=== Texte source ===
+++++

24. DU MÊME.

Paris, 3 novembre 1747.



Sire,

Je suis arrivé à Paris depuis deux jours, et j'en serais d'abord reparti, si mademoiselle Cochois ne m'avait demandé quatre ou cinq jours pour finir quelques affaires. Je les lui ai accordés sans peine, parce que j'ai compris que, vu la désertion de Lani et des autres misérables qui l'ont suivi, elle arriverait à temps pour les répétitions de l'Opéra, Sodi et les autres sujets qu'on a engagés ne pouvant partir que vers le 10 ou le 12 de ce mois, temps auquel la Cochois sera déjà en chemin.

Il n'est rien de si affreux que l'action de Lani; il mériterait que V. M. lui fît sentir tout le poids de son indignation. J'ai dit dans tout Paris ce que je devais dire au sujet de ce faquin et de ses compagnons de désertion et de friponnerie; et je continuerai à les faire si bien connaître avant que de partir d'ici, qu'ils se repentiront de leur sottise. Lani a placé sa sœur à la comédie française, où elle a déjà dansé et joué deux rôles; mais un des directeurs de l'Opéra, que je connais, m'a promis qu'il l'obligerait à quitter, attendu que, ayant été autrefois à l'Opéra, elle ne pouvait plus entrer à la comédie.

+++++

=== Consigne 1 ===
Recopiez à l'identique tout le début des enregistrements jusqu'à la ligne contenant "title Modify Mininet [82, 47, 1412, 229]", celle-ci comprise.

+++++

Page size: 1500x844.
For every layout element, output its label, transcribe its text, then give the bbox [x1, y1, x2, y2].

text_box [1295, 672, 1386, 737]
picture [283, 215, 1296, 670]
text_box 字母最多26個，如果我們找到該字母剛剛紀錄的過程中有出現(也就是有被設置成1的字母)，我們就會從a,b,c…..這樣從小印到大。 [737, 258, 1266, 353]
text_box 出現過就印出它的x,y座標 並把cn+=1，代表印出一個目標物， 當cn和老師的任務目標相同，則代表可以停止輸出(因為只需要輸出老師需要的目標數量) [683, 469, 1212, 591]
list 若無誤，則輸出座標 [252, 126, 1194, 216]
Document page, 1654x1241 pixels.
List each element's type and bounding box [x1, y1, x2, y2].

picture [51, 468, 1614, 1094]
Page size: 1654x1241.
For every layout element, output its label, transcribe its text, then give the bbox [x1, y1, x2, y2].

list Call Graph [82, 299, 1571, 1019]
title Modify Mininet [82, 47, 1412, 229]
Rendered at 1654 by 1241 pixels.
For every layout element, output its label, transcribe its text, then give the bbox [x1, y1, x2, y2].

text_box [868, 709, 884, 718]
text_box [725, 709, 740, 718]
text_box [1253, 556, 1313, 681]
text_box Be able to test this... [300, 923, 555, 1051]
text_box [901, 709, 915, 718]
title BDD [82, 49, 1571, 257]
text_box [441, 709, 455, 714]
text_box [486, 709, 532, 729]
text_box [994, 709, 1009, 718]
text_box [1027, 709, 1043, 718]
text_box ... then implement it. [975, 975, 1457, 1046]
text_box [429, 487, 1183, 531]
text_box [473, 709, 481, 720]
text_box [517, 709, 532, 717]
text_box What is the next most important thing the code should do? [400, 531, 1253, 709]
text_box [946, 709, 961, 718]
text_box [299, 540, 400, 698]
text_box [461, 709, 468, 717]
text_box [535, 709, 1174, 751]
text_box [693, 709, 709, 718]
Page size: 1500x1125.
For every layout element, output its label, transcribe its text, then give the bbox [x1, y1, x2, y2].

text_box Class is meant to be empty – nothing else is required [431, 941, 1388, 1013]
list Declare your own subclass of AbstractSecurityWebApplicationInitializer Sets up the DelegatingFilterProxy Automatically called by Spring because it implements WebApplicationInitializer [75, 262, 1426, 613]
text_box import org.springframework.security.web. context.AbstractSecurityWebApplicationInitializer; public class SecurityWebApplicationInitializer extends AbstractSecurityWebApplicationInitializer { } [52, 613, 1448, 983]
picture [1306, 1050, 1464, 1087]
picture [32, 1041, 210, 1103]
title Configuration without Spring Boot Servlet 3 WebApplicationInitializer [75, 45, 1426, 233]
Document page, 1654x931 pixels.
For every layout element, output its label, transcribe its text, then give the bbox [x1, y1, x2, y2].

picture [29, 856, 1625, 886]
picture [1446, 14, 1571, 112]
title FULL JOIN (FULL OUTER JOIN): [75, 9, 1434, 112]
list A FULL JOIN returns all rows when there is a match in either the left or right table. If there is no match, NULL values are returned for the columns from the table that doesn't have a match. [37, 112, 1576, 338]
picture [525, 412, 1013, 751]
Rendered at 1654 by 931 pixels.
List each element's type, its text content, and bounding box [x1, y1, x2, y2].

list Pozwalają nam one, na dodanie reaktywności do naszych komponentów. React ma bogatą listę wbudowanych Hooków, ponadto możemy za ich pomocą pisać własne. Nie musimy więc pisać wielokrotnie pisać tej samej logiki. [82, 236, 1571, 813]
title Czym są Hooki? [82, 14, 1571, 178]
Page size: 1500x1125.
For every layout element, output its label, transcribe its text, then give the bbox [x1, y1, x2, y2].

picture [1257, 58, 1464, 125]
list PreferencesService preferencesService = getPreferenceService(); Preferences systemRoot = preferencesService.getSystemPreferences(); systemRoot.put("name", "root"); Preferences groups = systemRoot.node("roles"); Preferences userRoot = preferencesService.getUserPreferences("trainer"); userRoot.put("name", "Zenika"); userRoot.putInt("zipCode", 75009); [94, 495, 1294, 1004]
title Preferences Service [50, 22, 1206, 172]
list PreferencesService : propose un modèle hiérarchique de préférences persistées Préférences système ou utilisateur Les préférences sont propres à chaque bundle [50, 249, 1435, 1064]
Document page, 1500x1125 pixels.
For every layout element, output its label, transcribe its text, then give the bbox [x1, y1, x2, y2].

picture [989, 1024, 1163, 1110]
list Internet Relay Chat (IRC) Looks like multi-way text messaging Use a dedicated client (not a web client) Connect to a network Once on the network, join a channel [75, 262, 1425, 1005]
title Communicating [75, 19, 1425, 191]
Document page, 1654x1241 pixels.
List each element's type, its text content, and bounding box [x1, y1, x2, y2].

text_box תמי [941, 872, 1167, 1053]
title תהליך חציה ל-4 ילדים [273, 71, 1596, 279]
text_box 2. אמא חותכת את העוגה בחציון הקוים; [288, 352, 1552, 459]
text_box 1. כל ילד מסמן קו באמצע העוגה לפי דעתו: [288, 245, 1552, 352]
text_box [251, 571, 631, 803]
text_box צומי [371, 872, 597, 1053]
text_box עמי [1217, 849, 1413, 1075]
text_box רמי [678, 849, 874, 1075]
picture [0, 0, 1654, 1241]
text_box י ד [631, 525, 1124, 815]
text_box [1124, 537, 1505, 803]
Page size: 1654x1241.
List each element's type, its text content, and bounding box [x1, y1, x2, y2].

+++++

=== Consigne 2 ===
Répondez brièvement à ces questions sur la lettre :
(a) Depuis combien de jours l'auteur est-il arrivé à Paris ?
(b) Combien de jours mademoiselle Cochois a-t-elle demandés pour finir ses affaires ?
(c) Dans quel théâtre Lani a-t-il placé sa sœur ?

=== Réponse 1 ===
Page size: 1500x844.
For every layout element, output its label, transcribe its text, then give the bbox [x1, y1, x2, y2].

text_box [1295, 672, 1386, 737]
picture [283, 215, 1296, 670]
text_box 字母最多26個，如果我們找到該字母剛剛紀錄的過程中有出現(也就是有被設置成1的字母)，我們就會從a,b,c…..這樣從小印到大。 [737, 258, 1266, 353]
text_box 出現過就印出它的x,y座標 並把cn+=1，代表印出一個目標物， 當cn和老師的任務目標相同，則代表可以停止輸出(因為只需要輸出老師需要的目標數量) [683, 469, 1212, 591]
list 若無誤，則輸出座標 [252, 126, 1194, 216]
Document page, 1654x1241 pixels.
List each element's type and bounding box [x1, y1, x2, y2].

picture [51, 468, 1614, 1094]
Page size: 1654x1241.
For every layout element, output its label, transcribe its text, then give the bbox [x1, y1, x2, y2].

list Call Graph [82, 299, 1571, 1019]
title Modify Mininet [82, 47, 1412, 229]

=== Réponse 2 ===
(a) Depuis deux jours.
(b) Quatre ou cinq jours.
(c) À la comédie française.